■ **Data listing**
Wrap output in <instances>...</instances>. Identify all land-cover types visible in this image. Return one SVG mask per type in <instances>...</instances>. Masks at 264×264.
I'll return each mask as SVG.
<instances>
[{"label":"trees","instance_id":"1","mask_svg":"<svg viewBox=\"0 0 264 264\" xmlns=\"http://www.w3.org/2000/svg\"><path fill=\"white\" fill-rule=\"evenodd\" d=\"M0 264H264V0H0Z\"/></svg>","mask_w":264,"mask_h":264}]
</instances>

■ **Objective**
Render every line of the listing above as a numbered list, leaving out blank lines.

■ **Exercise answer**
1. Wrap output in <instances>...</instances>. Identify all land-cover types visible in this image. Return one SVG mask per type in <instances>...</instances>. Masks at 264×264.
2. I'll return each mask as SVG.
3. <instances>
4. [{"label":"trees","instance_id":"1","mask_svg":"<svg viewBox=\"0 0 264 264\" xmlns=\"http://www.w3.org/2000/svg\"><path fill=\"white\" fill-rule=\"evenodd\" d=\"M0 264H264V0H0Z\"/></svg>","mask_w":264,"mask_h":264}]
5. </instances>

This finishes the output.